*Request*. Examine each line of the data. Copy the line if it includes the word "enable".

__________________________________________________

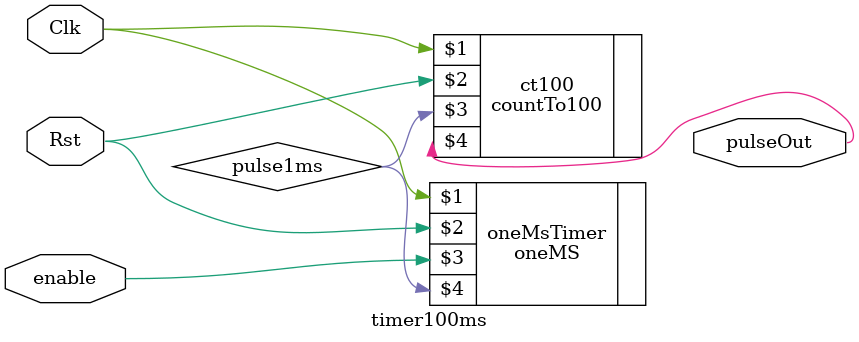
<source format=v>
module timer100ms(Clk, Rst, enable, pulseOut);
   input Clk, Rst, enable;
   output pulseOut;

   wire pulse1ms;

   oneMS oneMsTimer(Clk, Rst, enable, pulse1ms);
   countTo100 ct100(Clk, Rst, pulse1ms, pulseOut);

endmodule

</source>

__________________________________________________

*Solution to this task*.
module timer100ms(Clk, Rst, enable, pulseOut);
   input Clk, Rst, enable;
   oneMS oneMsTimer(Clk, Rst, enable, pulse1ms);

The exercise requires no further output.